Seriam motivações caça-níqueis que estariam por trás da Disney e da seqüência de A Dama e O Vagabundo, clássico animado de 1955 e até hoje programa obrigatório para cinéfilos de qualquer idade? Afinal, o que poderia ser acrescentado à história de amor entre Lady, uma cadelinha com pedigree e boas maneiras, e Vagabundo, vira-lata de carteirinha, que, entre outras pérolas, deu ao cinema a inesquecível cena do beijo causado por um prato de macarrão? Se você pensou em responder "uma família", nem se dê o trabalho. Os diretores Darrel Rooney e Jeannine Roussel já fizeram isso em A Dama e o Vagabundo II - As Aventuras de Banzé (Lady and the Tramp II, EUA, 2000), lançado na semana passsada em VHS e DVD.

  Em entrevista ao DIARIO por telefone, direto de São Paulo, Jeannine Roussell explica que a produção das continuações diretamente nesses formatos é uma política da Walt Disney Company. Mas isso, garante a produtora e co-diretora, não se tornou um empecilho. "Sabíamos desde o começo que não atingiríamos a tela grande, mas isso não atrapalhou nosso trabalho. Não há diferença de qualidade".

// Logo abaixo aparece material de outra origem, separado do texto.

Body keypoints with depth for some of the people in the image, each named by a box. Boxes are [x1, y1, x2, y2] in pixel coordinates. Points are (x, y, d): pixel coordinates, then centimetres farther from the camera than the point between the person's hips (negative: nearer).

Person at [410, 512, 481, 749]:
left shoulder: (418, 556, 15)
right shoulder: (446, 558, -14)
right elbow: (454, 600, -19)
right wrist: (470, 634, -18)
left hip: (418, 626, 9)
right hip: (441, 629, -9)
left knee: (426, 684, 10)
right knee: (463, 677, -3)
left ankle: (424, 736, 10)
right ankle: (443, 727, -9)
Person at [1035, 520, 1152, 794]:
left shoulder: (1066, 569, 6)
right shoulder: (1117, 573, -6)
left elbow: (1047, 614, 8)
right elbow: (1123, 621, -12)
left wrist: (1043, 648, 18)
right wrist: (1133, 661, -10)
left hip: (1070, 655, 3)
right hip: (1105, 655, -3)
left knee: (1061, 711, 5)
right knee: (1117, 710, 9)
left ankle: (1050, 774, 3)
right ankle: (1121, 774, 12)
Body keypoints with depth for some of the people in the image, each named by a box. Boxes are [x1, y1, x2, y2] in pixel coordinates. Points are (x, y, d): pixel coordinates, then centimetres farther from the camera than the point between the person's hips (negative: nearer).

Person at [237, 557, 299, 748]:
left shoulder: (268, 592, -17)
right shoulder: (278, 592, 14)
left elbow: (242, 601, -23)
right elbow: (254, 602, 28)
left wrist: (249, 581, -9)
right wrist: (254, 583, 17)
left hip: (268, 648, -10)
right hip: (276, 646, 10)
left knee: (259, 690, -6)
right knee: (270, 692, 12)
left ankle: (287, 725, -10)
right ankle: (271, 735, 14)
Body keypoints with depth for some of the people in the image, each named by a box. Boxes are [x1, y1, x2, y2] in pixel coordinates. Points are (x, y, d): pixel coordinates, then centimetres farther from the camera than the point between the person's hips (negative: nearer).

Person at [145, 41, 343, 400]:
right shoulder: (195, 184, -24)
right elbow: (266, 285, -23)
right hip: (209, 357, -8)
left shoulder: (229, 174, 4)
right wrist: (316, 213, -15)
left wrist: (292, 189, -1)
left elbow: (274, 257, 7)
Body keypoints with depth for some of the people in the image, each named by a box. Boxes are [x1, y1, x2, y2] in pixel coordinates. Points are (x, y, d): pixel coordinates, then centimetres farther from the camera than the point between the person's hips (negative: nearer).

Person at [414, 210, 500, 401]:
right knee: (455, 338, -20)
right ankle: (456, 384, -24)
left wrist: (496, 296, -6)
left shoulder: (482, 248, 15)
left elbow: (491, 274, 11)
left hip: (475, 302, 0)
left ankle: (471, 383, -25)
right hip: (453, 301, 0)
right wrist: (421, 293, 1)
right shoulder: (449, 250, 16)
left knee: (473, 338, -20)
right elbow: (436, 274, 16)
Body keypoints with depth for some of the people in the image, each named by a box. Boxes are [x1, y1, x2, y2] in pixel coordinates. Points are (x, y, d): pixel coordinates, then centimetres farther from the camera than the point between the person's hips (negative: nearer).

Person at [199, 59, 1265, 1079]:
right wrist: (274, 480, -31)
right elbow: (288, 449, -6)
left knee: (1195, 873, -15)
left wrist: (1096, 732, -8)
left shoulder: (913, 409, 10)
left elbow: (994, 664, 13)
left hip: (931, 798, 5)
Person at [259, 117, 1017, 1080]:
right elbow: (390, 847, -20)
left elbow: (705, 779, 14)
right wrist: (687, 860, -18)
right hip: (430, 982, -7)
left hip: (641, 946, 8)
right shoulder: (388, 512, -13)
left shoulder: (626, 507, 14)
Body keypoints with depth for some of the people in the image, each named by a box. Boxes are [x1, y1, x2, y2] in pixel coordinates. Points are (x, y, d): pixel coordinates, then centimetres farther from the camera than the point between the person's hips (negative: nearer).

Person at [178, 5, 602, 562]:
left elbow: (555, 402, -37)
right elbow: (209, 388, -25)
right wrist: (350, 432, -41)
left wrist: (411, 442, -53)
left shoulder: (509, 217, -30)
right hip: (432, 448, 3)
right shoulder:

tecnologia - Para ela, o grande desafio foi trazer a seqüência para o público de hoje, acostumado à agilidade e tecnologia de sobra empregada nos desenhos animados mais recentes do estúdio (Mulan, Alladin, Rei Leão, só para citar alguns). "Nosso objetivo era preservar a integridade original do primeiro filme. Portanto, tivemos cuidado com o estilo da música e com o visual. Fizemos uma pesquisa nos arquivos para encontrar os esboços do original e usá-los como guia. Tenho certeza de que obtivemos sucesso", conta.

  Como o título deixa bem claro, a fita escanteia a Dama e o Vagabundo para contar a história de Banzé (Scamp no original), o filho rebelde da dupla. Ambientada no início do século XX, logo após os acontecimentos do primeiro filme, a trama decola quando Banzé é castigado pelos pais por ter aprontando a maior bagunça na casa de Querido e Querida (sim, eles mesmos, os donos de Dama).

Vai passar a noite no quintal e decide, desupetão, fugir para acompanhar o bando de cães vadios liderados por Buster. É claro que, no começo, o filhote se sente livre para fazer o que quiser: esbaldar-se no lixo, quebrar o ferro velho e arrumar confusão. Mas o tempo passa e Banzé logo logo percebe que está errado - não sem antes passar pela carrocinha e levar alguns puxões de orelha do pai.

  Na opinião da co-diretora, "não há lugar como o lar". Por isso, As Aventuras de Banzé não é apenas uma produção para crianças. "É uma história sobre família e a importância de valores que atualmente estão ficando de fora de vários filmes", define Jeannine Roussel. Apesar de ser inferior ao original, esta seqüência tem bons momentos e funciona como passatempo para alegrar os pimpolhos. Deve repetir o sucesso dos EUA, onde vendeu 15 milhões de cópias, e alegrar donos de locadores e papais famintos por novos Disney para alimentar suas crias.

Serviço

A Dama e o Vagabundo II - As Aventuras de Banzé (Lady and the Tramp II, EUA, 2000). Direção: Darrell Rooney e Jeannine Roussel. Com vozes de Scott Wolf, Alyssa Milano, Chazz Palminteri. Disney.